- RECORDS TO USE
.....

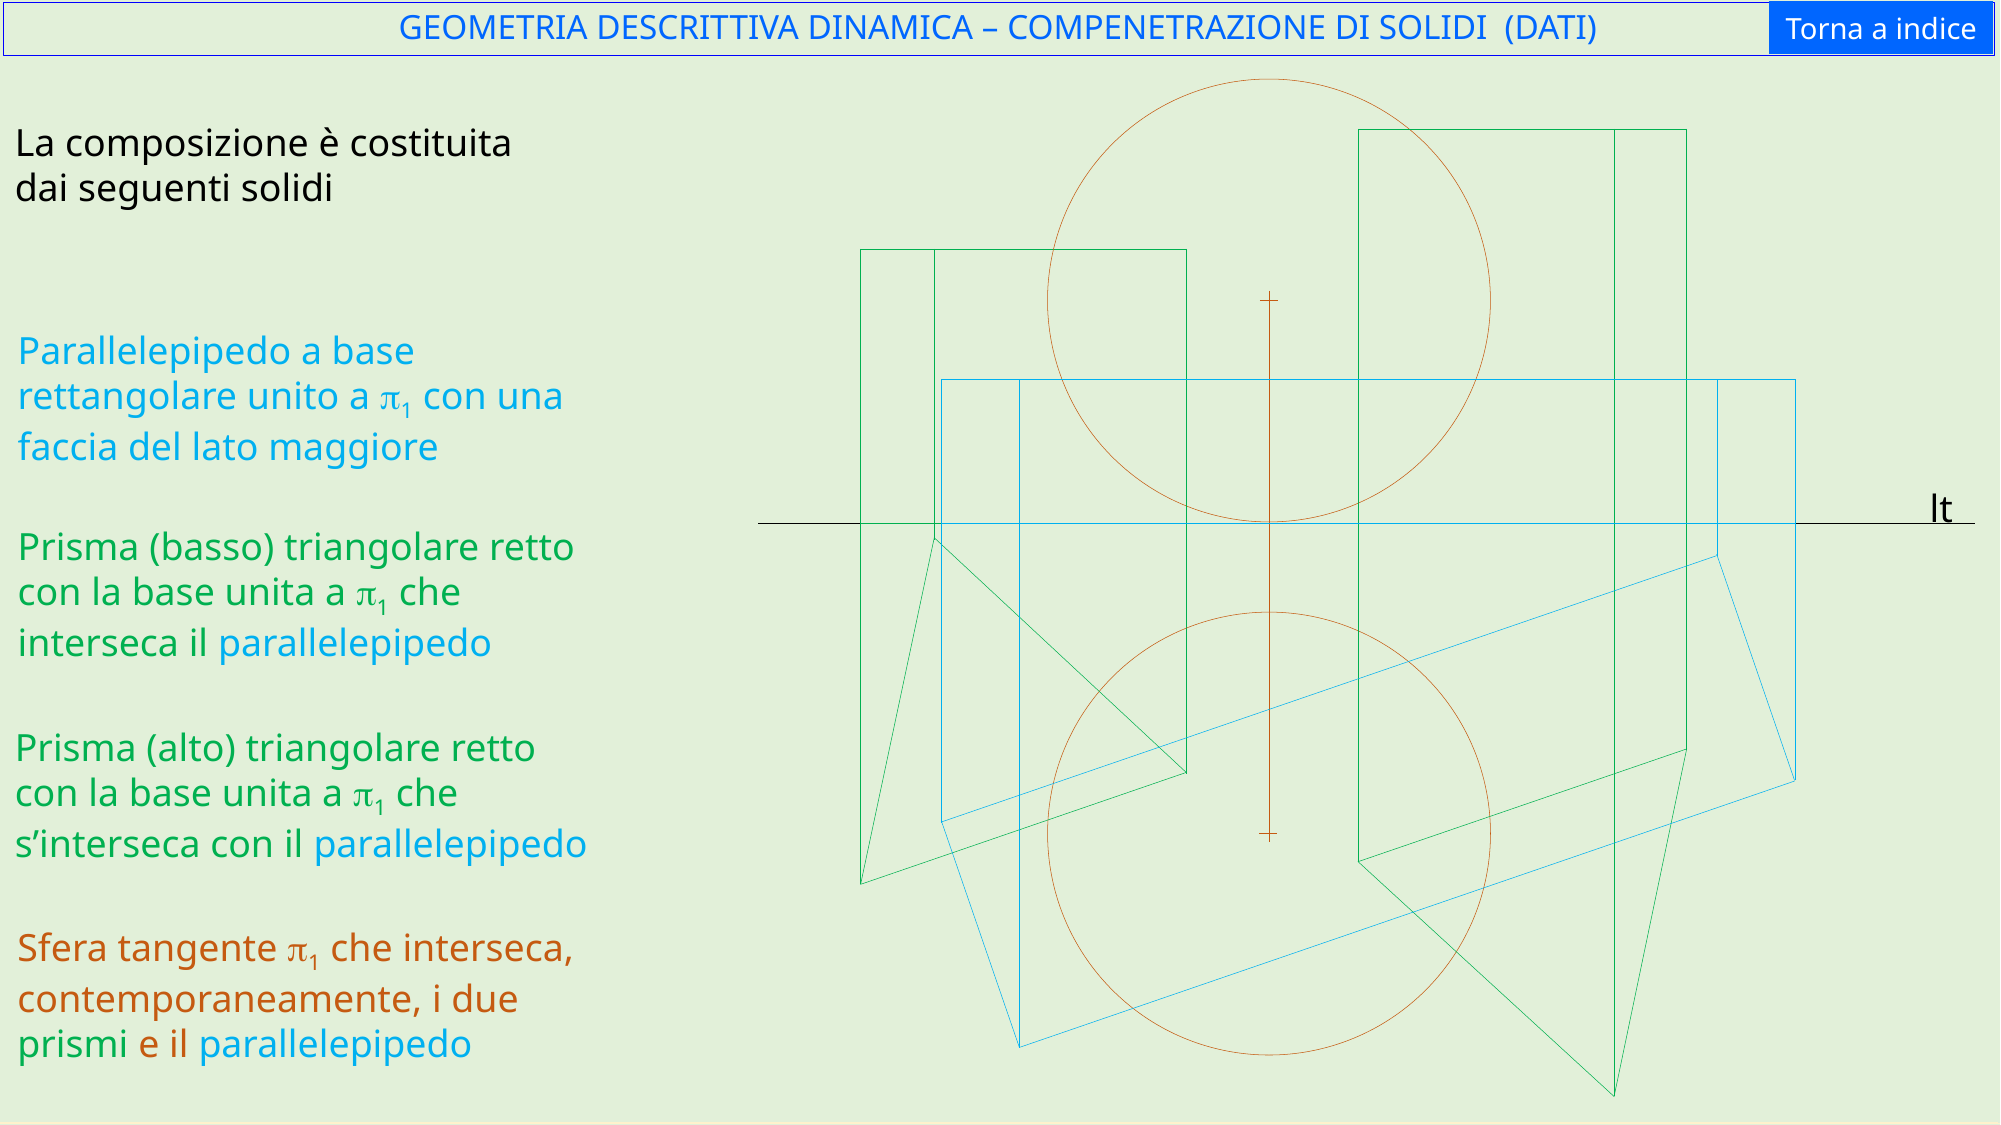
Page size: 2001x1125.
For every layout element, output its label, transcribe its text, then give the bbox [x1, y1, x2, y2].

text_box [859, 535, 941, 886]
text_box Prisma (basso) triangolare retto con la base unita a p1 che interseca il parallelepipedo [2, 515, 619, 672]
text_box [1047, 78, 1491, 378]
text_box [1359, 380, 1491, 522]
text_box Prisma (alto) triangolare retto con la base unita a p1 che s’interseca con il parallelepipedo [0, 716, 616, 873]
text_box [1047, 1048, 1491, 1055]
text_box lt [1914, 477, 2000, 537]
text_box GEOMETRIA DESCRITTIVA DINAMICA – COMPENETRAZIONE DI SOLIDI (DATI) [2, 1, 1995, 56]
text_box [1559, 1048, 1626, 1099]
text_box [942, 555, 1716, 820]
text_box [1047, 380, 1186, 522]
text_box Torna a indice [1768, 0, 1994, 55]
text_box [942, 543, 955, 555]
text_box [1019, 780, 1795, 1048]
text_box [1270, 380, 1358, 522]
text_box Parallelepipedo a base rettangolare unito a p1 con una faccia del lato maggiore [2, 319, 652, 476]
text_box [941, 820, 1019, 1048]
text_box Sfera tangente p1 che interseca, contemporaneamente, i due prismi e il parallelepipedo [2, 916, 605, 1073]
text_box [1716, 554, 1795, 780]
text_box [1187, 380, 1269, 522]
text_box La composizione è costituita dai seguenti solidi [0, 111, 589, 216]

.....

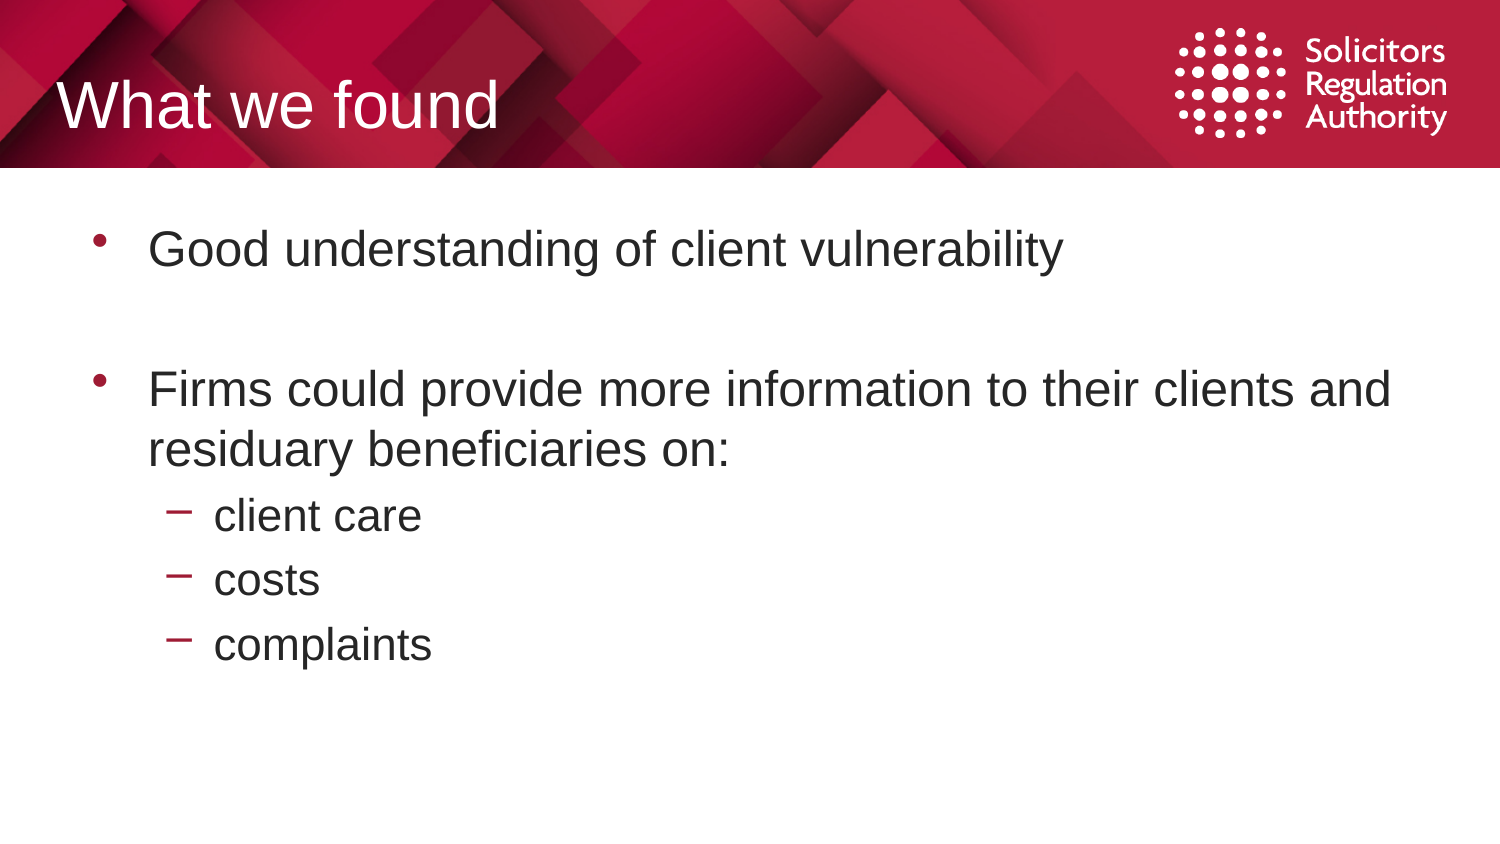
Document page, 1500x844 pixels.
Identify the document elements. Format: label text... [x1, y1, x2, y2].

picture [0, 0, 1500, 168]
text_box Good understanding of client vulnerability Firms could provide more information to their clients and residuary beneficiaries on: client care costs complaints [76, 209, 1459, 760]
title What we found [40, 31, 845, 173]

.....

- WHAT YOU ARE ASKED TO DO
Could you set down, word for word, only the lines above from the line with "text_box [1047, 78, 1491, 378]" to the line with "text_box [1716, 554, 1795, 780]", including both?

- SOLUTION TO THE PROBLEM
text_box [1047, 78, 1491, 378]
text_box [1359, 380, 1491, 522]
text_box Prisma (alto) triangolare retto con la base unita a p1 che s’interseca con il parallelepipedo [0, 716, 616, 873]
text_box [1047, 1048, 1491, 1055]
text_box lt [1914, 477, 2000, 537]
text_box GEOMETRIA DESCRITTIVA DINAMICA – COMPENETRAZIONE DI SOLIDI (DATI) [2, 1, 1995, 56]
text_box [1559, 1048, 1626, 1099]
text_box [942, 555, 1716, 820]
text_box [1047, 380, 1186, 522]
text_box Torna a indice [1768, 0, 1994, 55]
text_box [942, 543, 955, 555]
text_box [1019, 780, 1795, 1048]
text_box [1270, 380, 1358, 522]
text_box Parallelepipedo a base rettangolare unito a p1 con una faccia del lato maggiore [2, 319, 652, 476]
text_box [941, 820, 1019, 1048]
text_box Sfera tangente p1 che interseca, contemporaneamente, i due prismi e il parallelepipedo [2, 916, 605, 1073]
text_box [1716, 554, 1795, 780]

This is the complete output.